So you're saying the driver was already dead when the fireman went off to make them both a cup of tea?
Sort of an observant fella that fireman then. Not much chance of him seeing the signals if he hasn't noticed a corpse at the tiller.
Alternatively, if the driver died while the fireman was out of the cab, then that goes back to my first statement that the driver should have directed the fireman not to leave the cab at that point and to wait a few minutes as the crossing was approaching.
That is exactly what I'm saying.
More from the Report of the Board of Enquiry:-
10.6 The Vigilance Control System functioned correctly during the trip. It was effective in that it obtained Fireman Coulthard's acknowledgement of it, particularly in the critical period before the collision. However, Fireman Coulthard failed before acknowledgement to properly check that Driver Bowden was alert. He had done so and taken emergency action to stop the train when he saw the condition of Driver Bowden, the accident would not have occurred.
10.7 The Southern Aurora . . . passed three signals at 71 mph . . .
The three signals and the indications they were displaying are:
AUTOMATIC SIGNAL No. ES 5774 - located 3 miles, 74 chains before collision. It was displaying a Normal Speed Warning indication authorising the the Driver to pass, prepared to stop at the next signal.

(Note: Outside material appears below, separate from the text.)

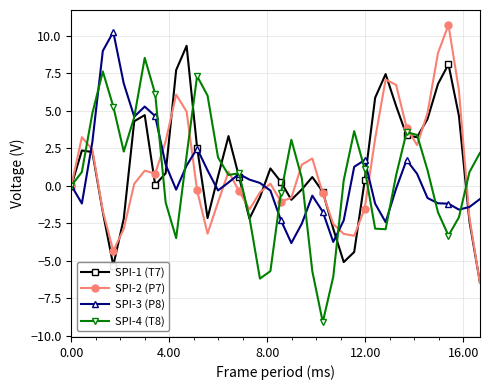

What is the maximum value shown in the chart?

10.7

"UP" HOME ARRIVAL SIGNAL No. 27/8 - located 1 mile 48 chains from the point of collision was displaying a Low Speed Caution indication authorising the Driver to pass but to travel at a speed which would enable him to stop short of any obstruction.
"UP" HOME DEPARTURE SIGNAL No. 27/4 - located 78 chains from the collision point was displaying a Stop indication.
DRIVER J. BOWDEN died of a coronary occlusion with cardiac arrest prior to the collision. It is probable that he was either dead or incapacitated due to the heart attack about two miles on the 'down' side of Automatic Signal No. ES 5774, or six miles from the point of collision."
Prior to this particular section of the Report, there is a considerable amount of reporting on the questioning and answering of Fireman Coulthard - far too voluminous for me to try and write here. It leaves no doubt that he failed completely in every aspect of his duty, and could have prevented the collision.
As I have already written here, I have the entire Report, and Appendix thereto, scanned in pdf format which is easily transmissible by e mail.